Ik ken de formules van de volgende positieve ionen: Ag+, Al3+, Au+, Au3+, Ba2+, Ca2+, Cu2+, Fe2+, Fe3+, Hg+, Hg2+, K+, Li+, Mg2+, Na+, Pb2+, Pb4+, Sn2+, Sn4+, U3+, U6+ en Zn2+.
Ik ken de formules van de volgende negatieve ionen: Br-, Cl-, F-, I-, O2- en S2-.
Ik ken de formules van de volgende samengestelde ionen: NH4+, CH3COO-, CO32-, HCO3-, NO3-, NO2-, OH-, PO43-, HPO42-, H2PO4-, SO32-, SO42-, MnO4-, SiO32- en S2O32-.
Ik kan verhoudingsformules opstellen en de naam geven van zouten, die hierboven genoemde ionen bevatten.

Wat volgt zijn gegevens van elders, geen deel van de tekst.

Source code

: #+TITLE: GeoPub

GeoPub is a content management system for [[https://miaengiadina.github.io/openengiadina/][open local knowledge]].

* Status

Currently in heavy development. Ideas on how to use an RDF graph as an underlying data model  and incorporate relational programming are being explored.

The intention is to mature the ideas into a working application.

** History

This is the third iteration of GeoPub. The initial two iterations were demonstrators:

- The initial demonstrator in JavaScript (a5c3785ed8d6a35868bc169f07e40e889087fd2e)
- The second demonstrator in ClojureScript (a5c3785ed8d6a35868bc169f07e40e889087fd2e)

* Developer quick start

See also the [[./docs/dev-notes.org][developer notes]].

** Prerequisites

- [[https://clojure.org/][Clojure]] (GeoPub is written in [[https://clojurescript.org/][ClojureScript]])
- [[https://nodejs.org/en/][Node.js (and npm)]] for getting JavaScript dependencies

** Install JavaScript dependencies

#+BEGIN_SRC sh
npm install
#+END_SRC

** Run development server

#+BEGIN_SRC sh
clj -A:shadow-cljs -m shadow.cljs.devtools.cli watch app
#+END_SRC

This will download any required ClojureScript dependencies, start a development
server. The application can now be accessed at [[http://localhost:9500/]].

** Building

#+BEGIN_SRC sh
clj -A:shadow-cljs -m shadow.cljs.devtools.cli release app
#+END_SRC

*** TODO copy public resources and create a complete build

Stroomgeleiding bij zouten:
Ik kan bij een gegeven verhoudingsformule de lading van één van de (onbekende) ionen afleiden.
Ik kan het verschil tussen de stroomgeleiding van een vast en een vloeibaar zout verklaren op microniveau.

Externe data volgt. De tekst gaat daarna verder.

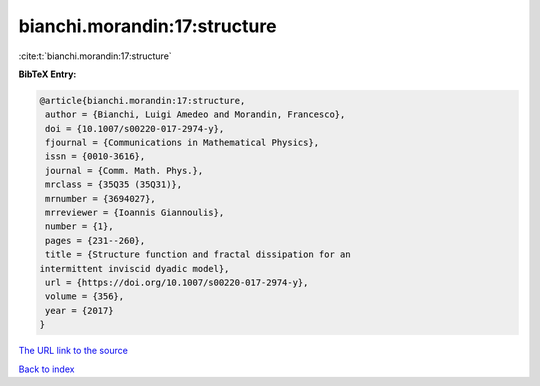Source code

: bianchi.morandin:17:structure
=============================

:cite:t:`bianchi.morandin:17:structure`

**BibTeX Entry:**

.. code-block:: bibtex

   @article{bianchi.morandin:17:structure,
    author = {Bianchi, Luigi Amedeo and Morandin, Francesco},
    doi = {10.1007/s00220-017-2974-y},
    fjournal = {Communications in Mathematical Physics},
    issn = {0010-3616},
    journal = {Comm. Math. Phys.},
    mrclass = {35Q35 (35Q31)},
    mrnumber = {3694027},
    mrreviewer = {Ioannis Giannoulis},
    number = {1},
    pages = {231--260},
    title = {Structure function and fractal dissipation for an
   intermittent inviscid dyadic model},
    url = {https://doi.org/10.1007/s00220-017-2974-y},
    volume = {356},
    year = {2017}
   }
`The URL link to the source <ttps://doi.org/10.1007/s00220-017-2974-y}>`_


`Back to index <../By-Cite-Keys.html>`_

Ik kan een relatie leggen tussen het geleidend vermogen van een zoutoplossing en de oplosbaarheid van een zout en daarbij gebruik maken van de begrippen verzadigd/onverzadigd.
Oplossen van zouten:
Ik kan m.b.v. Binas tabel 45A voorspellen of een zout goed, matig of slecht oplost in water.
Ik kan het oplossen van een zout weergeven in een reactievergelijking.

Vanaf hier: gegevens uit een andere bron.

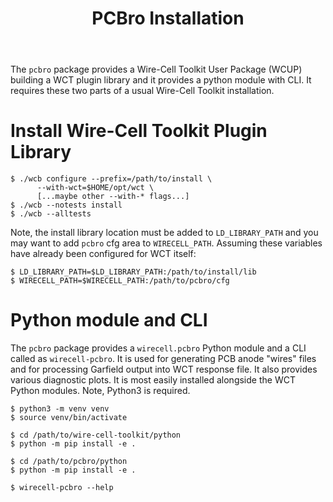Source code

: #+title: PCBro Installation

The ~pcbro~ package provides a Wire-Cell Toolkit User Package (WCUP) building a WCT plugin library and it provides a python module with CLI.  It requires these two parts of a usual Wire-Cell Toolkit installation.

* Install Wire-Cell Toolkit Plugin Library

#+begin_example
  $ ./wcb configure --prefix=/path/to/install \
        --with-wct=$HOME/opt/wct \
        [...maybe other --with-* flags...]
  $ ./wcb --notests install
  $ ./wcb --alltests
#+end_example

Note, the install library location must be added to ~LD_LIBRARY_PATH~ and you may want to add ~pcbro~ cfg area to ~WIRECELL_PATH~.  Assuming these variables have already been configured for WCT itself:

#+begin_example
  $ LD_LIBRARY_PATH=$LD_LIBRARY_PATH:/path/to/install/lib
  $ WIRECELL_PATH=$WIRECELL_PATH:/path/to/pcbro/cfg
#+end_example

* Python module and CLI

The ~pcbro~ package provides a ~wirecell.pcbro~ Python module and a CLI called as ~wirecell-pcbro~.  It is used for generating PCB anode "wires" files and for processing Garfield output into WCT response file.  It also provides various diagnostic plots.  It is most easily installed alongside the WCT Python modules.  Note, Python3 is required.

#+begin_example
  $ python3 -m venv venv
  $ source venv/bin/activate

  $ cd /path/to/wire-cell-toolkit/python
  $ python -m pip install -e .  
  
  $ cd /path/to/pcbro/python
  $ python -m pip install -e .

  $ wirecell-pcbro --help
#+end_example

Ik kan het indampen van een zoutoplossing weergeven in een reactievergelijking.
Ik kan de hierboven genoemde processen beschrijven op microniveau en benoemen welke bindingen verbroken en gevormd worden.
Ik weet welke zoutoplossingen bedoeld worden met de triviale namen natronloog, kaliloog, kalkwater en barietwater.